Was anyone saying that there aren't many ways to do those things, or that non-kinksters can't? I never got that impression. Our positive feelings about our lifestyle choices aren't meant to disparage yours. If people seem to talk a lot about the benefits of BDSM relationships, I imagine it's not because they think that those benefits are impossible to gain elsewhere, but rather because people, such as yourself, keep saying they can't se the benefits period.

Why all the fear (you say various things scare you twice in the quotes above, you've called certain aspects of BDSM disturbing before, etc.)? People make mistakes, they grow, they learn, they teach, hopefully we all get collectively smarter and fewer mistakes are made over time. The more vulnerable you make yourself the more room there is to be hurt, but that just means that we ALL, no matter the relationship construct, need to exercise good judgment, not that we ought to stop making ourselves vulnerable for our safety.
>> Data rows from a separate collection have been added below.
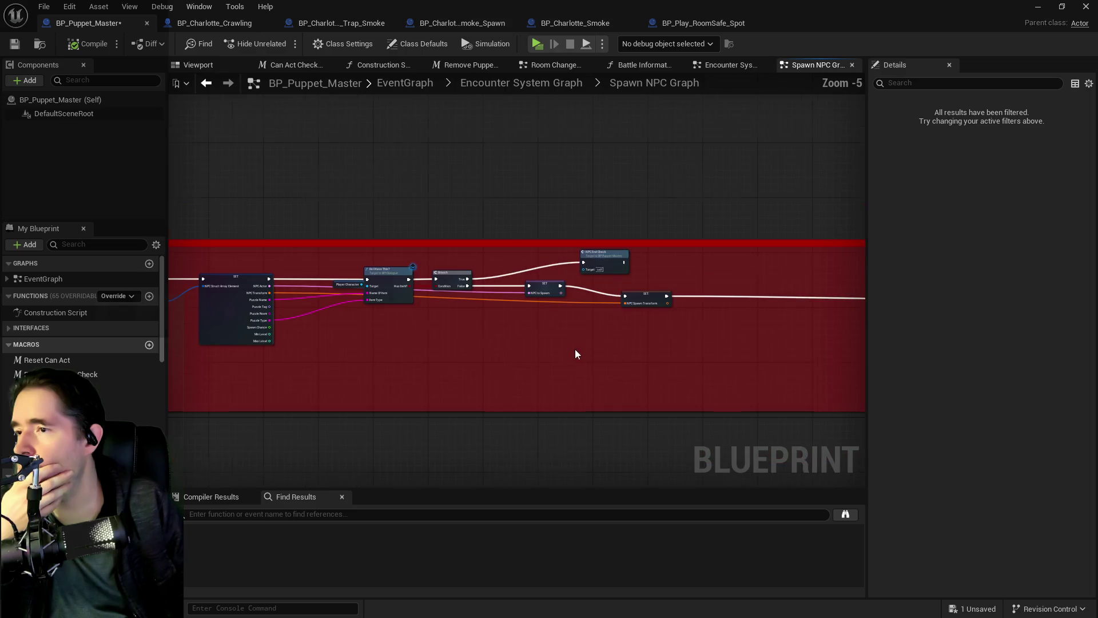
scroll(365, 332, up, 2)
drag(355, 325, 706, 342)
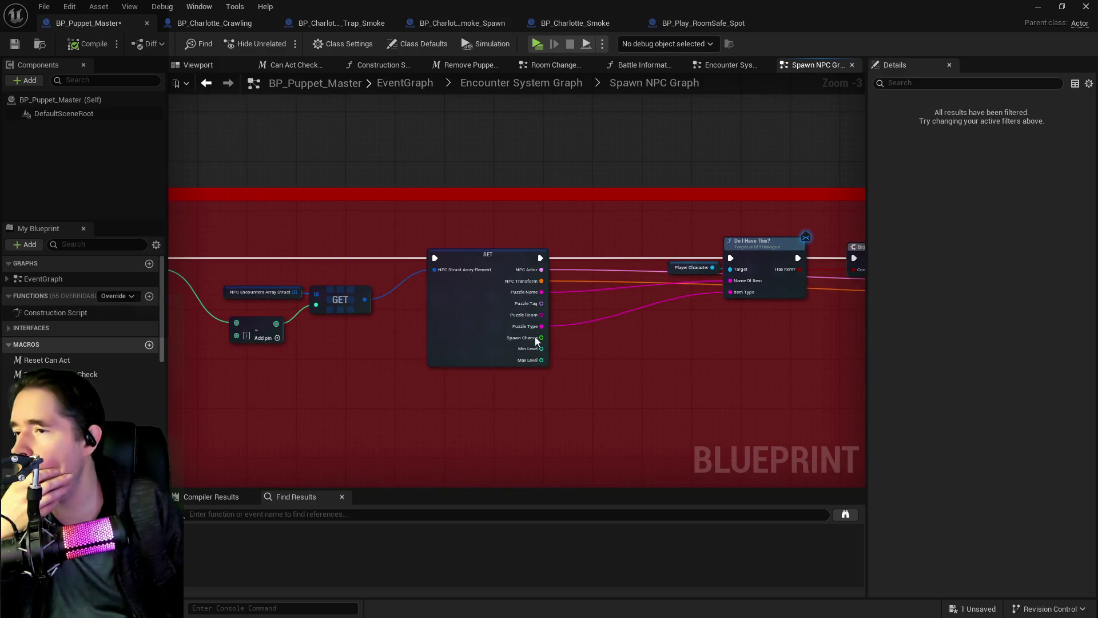
mouse_move(334, 344)
mouse_down()
mouse_move(410, 324)
mouse_move(855, 356)
mouse_up()
scroll(434, 336, down, 1)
As a postscript, I'll admit that I've had to work hard not to take some of this personally. I know it's not meant that way, but it's hard to see one's orientations and deeply held desires scrutinized under a microscope by people who don't share them to try to determine if they're valid. I see utility in this conversation, it just ain't always easy to have.
Me, 30ish bi female, been doing solo poly for roughly 5 years. Gia, Clay, and Pike, my partners. Davis, ex/friend/"it's complicated." Eric, Gia's husband. Bee, Gia and Eric's toddler.